Are there any additional costs associated with Probate?
Yes, but not all of these additional costs are necessarily required in each and every case. Potential additional costs are as follows:
Probate application fee - £155.00
Additional copies of the Grant may be required per asset - £0.50 (per copy)
Swearing of the oath, per Executor - £7.00
Swearing of the oath, per Administrator - £5.00 (where there is no will)
Bankruptcy-only search fee - £2.00 per beneficiary (additional fees apply if any beneficiary is resident abroad)
Advertisement in the London Gazette - £83.00
Advertisement in the Local Newspaper - £107.00
To protect against unexpected claims from unknown creditors
For the most accurate costings, specific to your situation and circumstances, we’d recommend that you give us a quick call on 0845 050 1958, and we’ll be happy to give you all the answers you need.
What is the cost of writing a Will?
The costs of writing a Will can vary according to a wide range of factors and circumstances related to your case.
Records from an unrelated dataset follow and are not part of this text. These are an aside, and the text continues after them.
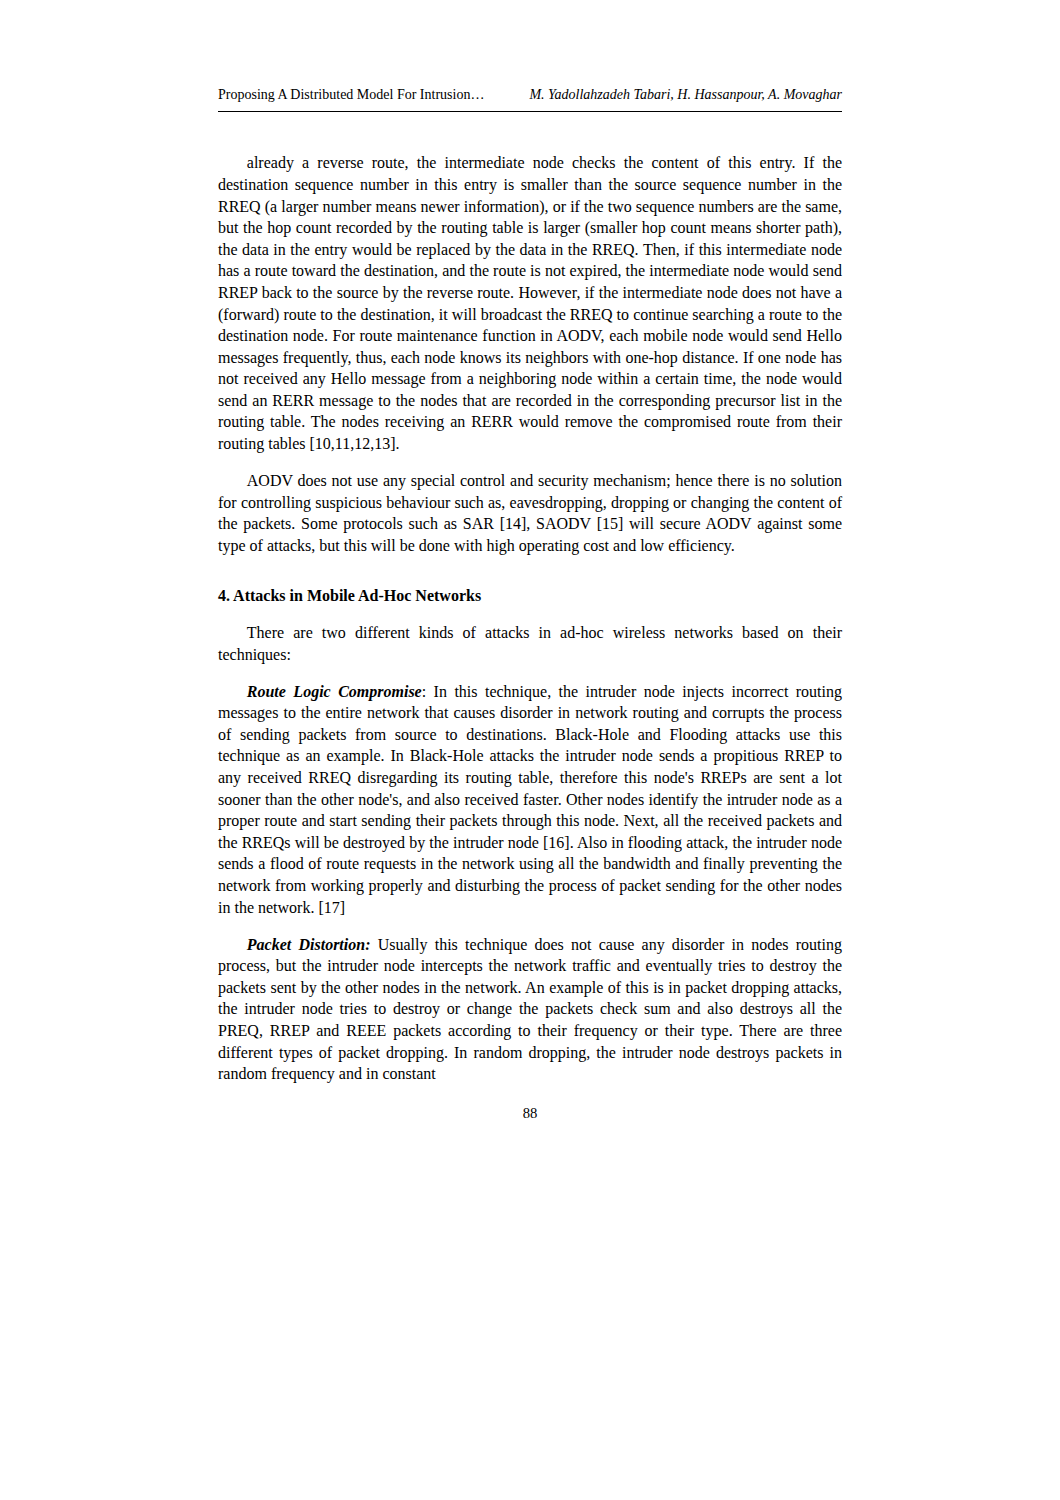Proposing A Distributed Model For Intrusion… M. Yadollahzadeh Tabari, H. Hassanpour, A. Movaghar
already a reverse route, the intermediate node checks the content of this entry. If the destination sequence number in this entry is smaller than the source sequence number in the RREQ (a larger number means newer information), or if the two sequence numbers are the same, but the hop count recorded by the routing table is larger (smaller hop count means shorter path), the data in the entry would be replaced by the data in the RREQ. Then, if this intermediate node has a route toward the destination, and the route is not expired, the intermediate node would send RREP back to the source by the reverse route. However, if the intermediate node does not have a (forward) route to the destination, it will broadcast the RREQ to continue searching a route to the destination node. For route maintenance function in AODV, each mobile node would send Hello messages frequently, thus, each node knows its neighbors with one-hop distance. If one node has not received any Hello message from a neighboring node within a certain time, the node would send an RERR message to the nodes that are recorded in the corresponding precursor list in the routing table. The nodes receiving an RERR would remove the compromised route from their routing tables [10,11,12,13].
AODV does not use any special control and security mechanism; hence there is no solution for controlling suspicious behaviour such as, eavesdropping, dropping or changing the content of the packets. Some protocols such as SAR [14], SAODV [15] will secure AODV against some type of attacks, but this will be done with high operating cost and low efficiency.
4. Attacks in Mobile Ad-Hoc Networks
There are two different kinds of attacks in ad-hoc wireless networks based on their techniques:
Route Logic Compromise: In this technique, the intruder node injects incorrect routing messages to the entire network that causes disorder in network routing and corrupts the process of sending packets from source to destinations. Black-Hole and Flooding attacks use this technique as an example. In Black-Hole attacks the intruder node sends a propitious RREP to any received RREQ disregarding its routing table, therefore this node's RREPs are sent a lot sooner than the other node's, and also received faster. Other nodes identify the intruder node as a proper route and start sending their packets through this node. Next, all the received packets and the RREQs will be destroyed by the intruder node [16]. Also in flooding attack, the intruder node sends a flood of route requests in the network using all the bandwidth and finally preventing the network from working properly and disturbing the process of packet sending for the other nodes in the network. [17]
Packet Distortion: Usually this technique does not cause any disorder in nodes routing process, but the intruder node intercepts the network traffic and eventually tries to destroy the packets sent by the other nodes in the network. An example of this is in packet dropping attacks, the intruder node tries to destroy or change the packets check sum and also destroys all the PREQ, RREP and REEE packets according to their frequency or their type. There are three different types of packet dropping. In random dropping, the intruder node destroys packets in random frequency and in constant
88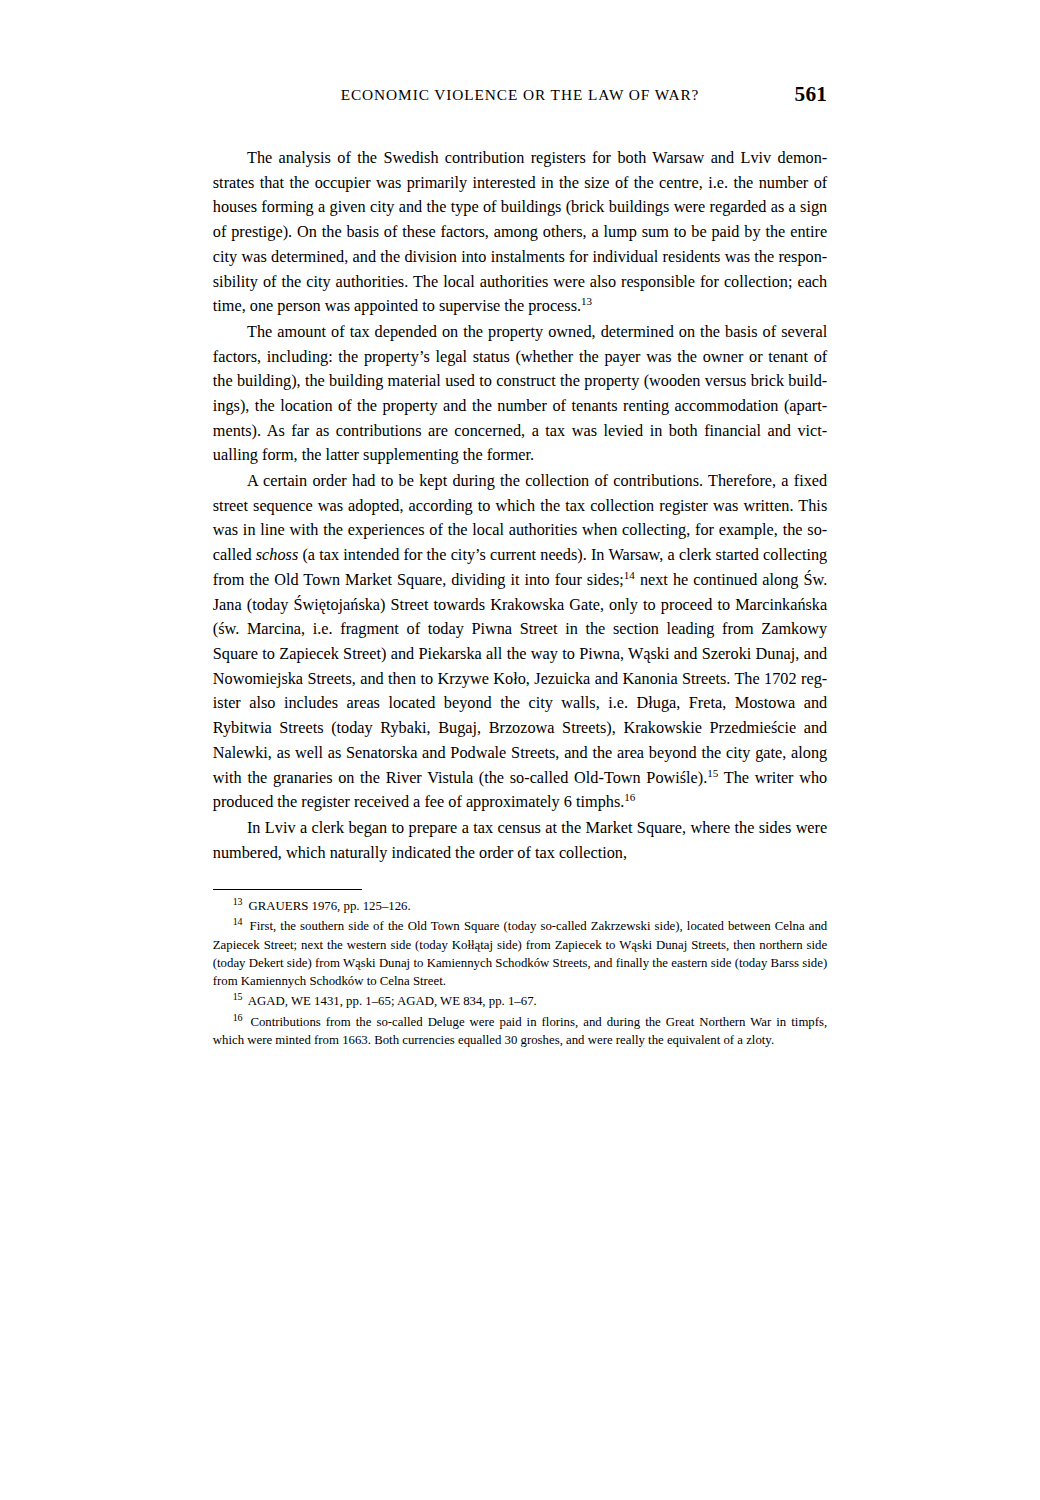ECONOMIC VIOLENCE OR THE LAW OF WAR?
561
The analysis of the Swedish contribution registers for both Warsaw and Lviv demonstrates that the occupier was primarily interested in the size of the centre, i.e. the number of houses forming a given city and the type of buildings (brick buildings were regarded as a sign of prestige). On the basis of these factors, among others, a lump sum to be paid by the entire city was determined, and the division into instalments for individual residents was the responsibility of the city authorities. The local authorities were also responsible for collection; each time, one person was appointed to supervise the process.13
The amount of tax depended on the property owned, determined on the basis of several factors, including: the property’s legal status (whether the payer was the owner or tenant of the building), the building material used to construct the property (wooden versus brick buildings), the location of the property and the number of tenants renting accommodation (apartments). As far as contributions are concerned, a tax was levied in both financial and victualling form, the latter supplementing the former.
A certain order had to be kept during the collection of contributions. Therefore, a fixed street sequence was adopted, according to which the tax collection register was written. This was in line with the experiences of the local authorities when collecting, for example, the so-called schoss (a tax intended for the city’s current needs). In Warsaw, a clerk started collecting from the Old Town Market Square, dividing it into four sides;14 next he continued along Św. Jana (today Świętojańska) Street towards Krakowska Gate, only to proceed to Marcinkańska (św. Marcina, i.e. fragment of today Piwna Street in the section leading from Zamkowy Square to Zapiecek Street) and Piekarska all the way to Piwna, Wąski and Szeroki Dunaj, and Nowomiejska Streets, and then to Krzywe Koło, Jezuicka and Kanonia Streets. The 1702 register also includes areas located beyond the city walls, i.e. Długa, Freta, Mostowa and Rybitwia Streets (today Rybaki, Bugaj, Brzozowa Streets), Krakowskie Przedmieście and Nalewki, as well as Senatorska and Podwale Streets, and the area beyond the city gate, along with the granaries on the River Vistula (the so-called Old-Town Powiśle).15 The writer who produced the register received a fee of approximately 6 timphs.16
In Lviv a clerk began to prepare a tax census at the Market Square, where the sides were numbered, which naturally indicated the order of tax collection,
13 GRAUERS 1976, pp. 125–126.
14 First, the southern side of the Old Town Square (today so-called Zakrzewski side), located between Celna and Zapiecek Street; next the western side (today Kołłątaj side) from Zapiecek to Wąski Dunaj Streets, then northern side (today Dekert side) from Wąski Dunaj to Kamiennych Schodków Streets, and finally the eastern side (today Barss side) from Kamiennych Schodków to Celna Street.
15 AGAD, WE 1431, pp. 1–65; AGAD, WE 834, pp. 1–67.
16 Contributions from the so-called Deluge were paid in florins, and during the Great Northern War in timpfs, which were minted from 1663. Both currencies equalled 30 groshes, and were really the equivalent of a zloty.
The complexity of your estate
The number of beneficiaries
Any other provisions you may require
If you need professional legal advice, or you’d like a Solicitor to draft your Last Will & Testament, don’t hesitate to give us a call on 0845 050 1958. Our friendly experts are ready to take your call!
Who is an Executor on a Will?
In legal terms, the Executor is a named person in a Will who is responsible for handling the estate through the process of Probate. Some Executors are Solicitors, but not all.
One of the Executor’s responsibilities includes notifying the banks of the deceased person so that they can freeze all of the associated accounts, and will ensure that their assets (for example, properties) are not sold until a Grant of Probate has been initiated.
Once the Executor has been granted Probate, they’re then empowered to collect the assets, pay all outstanding debts, and distribute the assets according to the Beneficiaries outlined in the Will.
Probate is typically a long and complex process, so it’s not unusual for Executors to hire a specialist probate Solicitor to act on their behalf.
What to do before you see a Solicitor
Before you seek legal advice for Wills, Trusts, or Probate, it’s a good idea to take stock of exactly which relevant documents you’ve got. That way, your Solicitor will be able to advise you of which additional documents you’ll need to complete the process. You may find that sometimes, the documentation required is a bit obscure, and it may require you to wait a period of time before it can be completed or obtained.
Plus, in order to set out clear provisions in your Will, you’ll also need to know business earnings if you own a business, have access to any mortgages (if any), a list of your investments, a list of known debts (if any) and some idea of who you’d like to Execute your Will, if it’s different from your spouse or children.
It’s also prudent to give some thought to what might happen to your estate in a worst-case scenario - such as if you and your spouse or partner both pass away.